The House passed this revamped version of the bill earlier today and it
will move to the senate Monday.
The fact that this bill exists scares me to my very core,
revamped or not.
When Meghan Harvey isn’t researching ways to impeach the
entire state legislature in Utah she is blogging about the two miracles of her
life on Meg’s Idle Chatter.
Another horrified "habitual aborter" here. Way to pile it on, Utah. And then, of course, there's Iowa, where you can be arrested for falling down the stairs while pregnant.
Posted by: Lawyer Mama | March 05, 2010 at 04:07 PM
I agree, like you, this scares me to my very core, beyond that, I'm speechless.
Posted by: Maggie | March 05, 2010 at 05:41 PM
The Crusade Against Women makes me sick. The crap they pull in Utah, including things like not blinking an eye when employees are waterboarded by their bosses (seriously, it's true - search on my blog for the term 'waterboarding'), companies use fraudulent techniques to recruit naive college kids for profit margins, and Mormons fund anti-gay campaigns in California, leaves me with no sense of surprise that they'd do it. But dang, I hate it. Old men with lecherous and selfish designs on women. Blech.
Posted by: Karoli | March 05, 2010 at 10:35 PM
I shoudn't be shocked at the need to control and define women's bodies, but I am--every single time.

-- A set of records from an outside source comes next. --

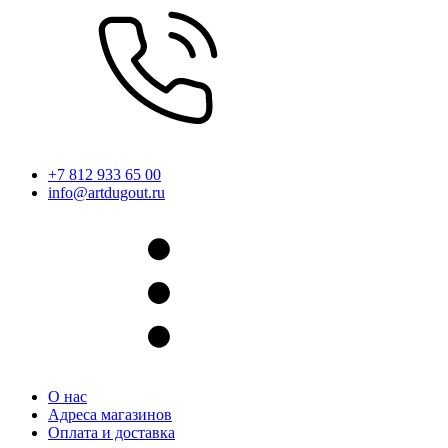
+7 812 933 65 00
info@artdugout.ru
О нас
Адреса магазинов
Оплата и доставка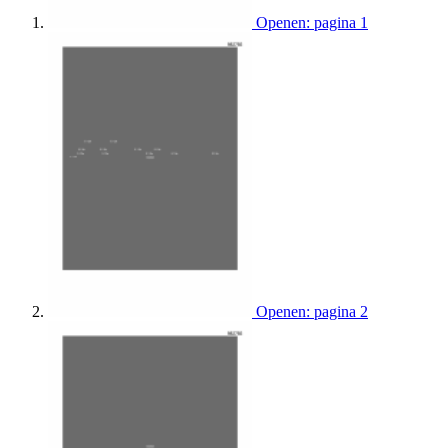
Openen: pagina 1
Openen: pagina 2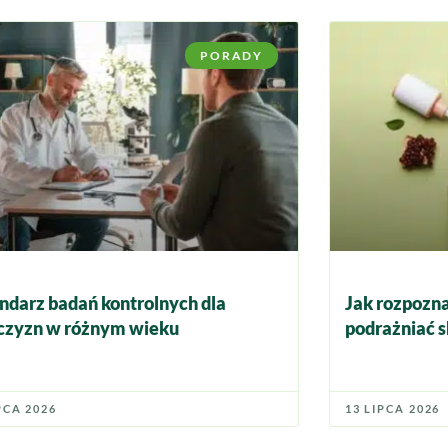
PORADY
ndarz badań kontrolnych dla
Jak rozpozna
zyzn w różnym wieku
podrażniać s
PCA 2026
13 LIPCA 2026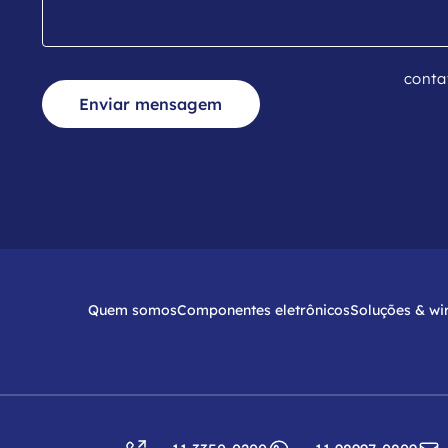
conta
Enviar mensagem
Quem somos
Componentes eletrônicos
Soluções & wi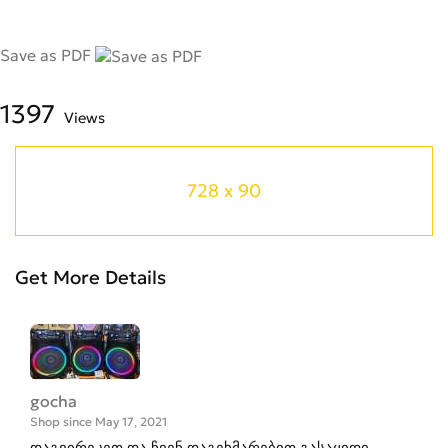
Save as PDF
1397
Views
728 x 90
Get More Details
gocha
Shop since May 17, 2021
დაგვირეკეთ და ჩვენ დაგეხმარებით გასაყიდი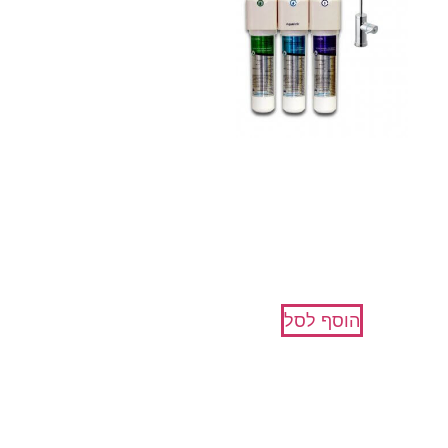
AquaMag מערכת טיהור מים
בתוספת מגנזיום
₪
775
הוסף לסל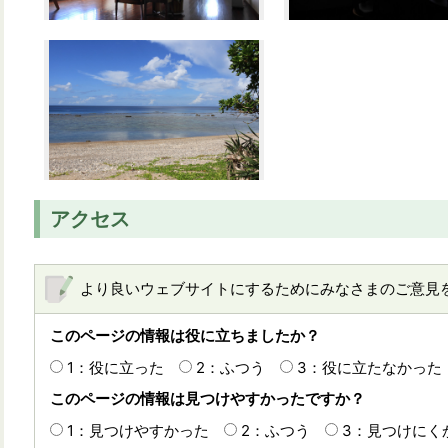
アクセス
より良いウェブサイトにするためにみなさまのご意見
このページの情報は役に立ちましたか？
1：役に立った
2：ふつう
3：役に立たなかった
このページの情報は見つけやすかったですか？
1：見つけやすかった
2：ふつう
3：見つけにく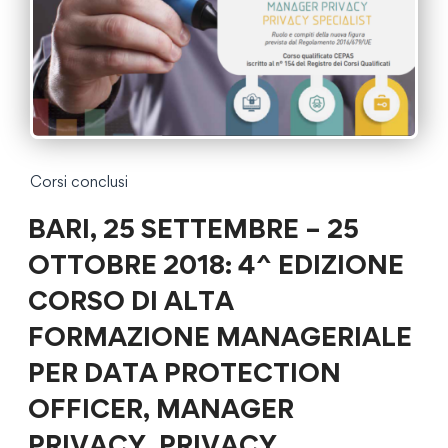
Corsi conclusi
BARI, 25 SETTEMBRE – 25
OTTOBRE 2018: 4^ EDIZIONE
CORSO DI ALTA
FORMAZIONE MANAGERIALE
PER DATA PROTECTION
OFFICER, MANAGER
PRIVACY, PRIVACY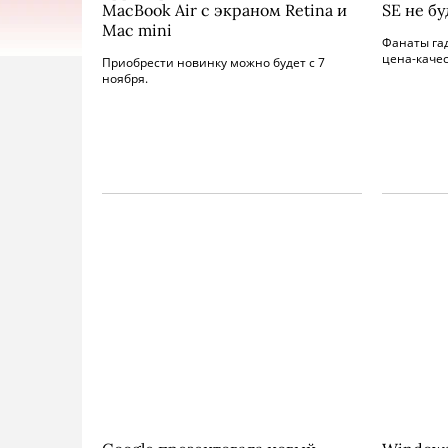
MacBook Air с экраном Retina и
SE не бу
Mac mini
Фанаты га
цена-качес
Приобрести новинку можно будет с 7
ноября.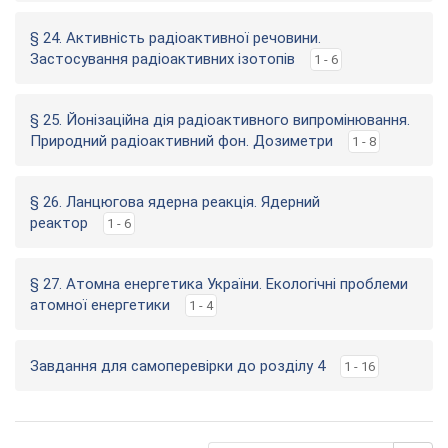
§ 24. Активність радіоактивної речовини.
Застосування радіоактивних ізотопів
1 - 6
§ 25. Йонізаційна дія радіоактивного випромінювання.
Природний радіоактивний фон. Дозиметри
1 - 8
§ 26. Ланцюгова ядерна реакція. Ядерний
реактор
1 - 6
§ 27. Атомна енергетика України. Екологічні проблеми
атомної енергетики
1 - 4
Завдання для самоперевірки до розділу 4
1 - 16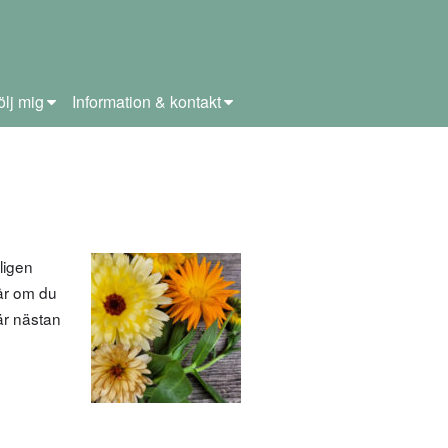
ölj mig
Information & kontakt
ligen
 år om du
är nästan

What's horrible is that they're resumitting this bill with the most egregious elements removed--minus the "reckless" standard--but the rest essentially unchanged. See http://www.rhrealitycheck.org/blog/2010/03/05/utah-bill-criminalizing-miscarriage-withdrawn-will-resubmitted
Posted by: Cynematic | March 06, 2010 at 12:07 PM
I think there are possibly too many men making decisions that impact women and their bodies. The majority of the women that I know would never intentionally induce a miscarriage. In fact, it's usually just the opposite since they are women who in most cases want to have children the most. Criminalizing this! Glad that I don't live in Utah!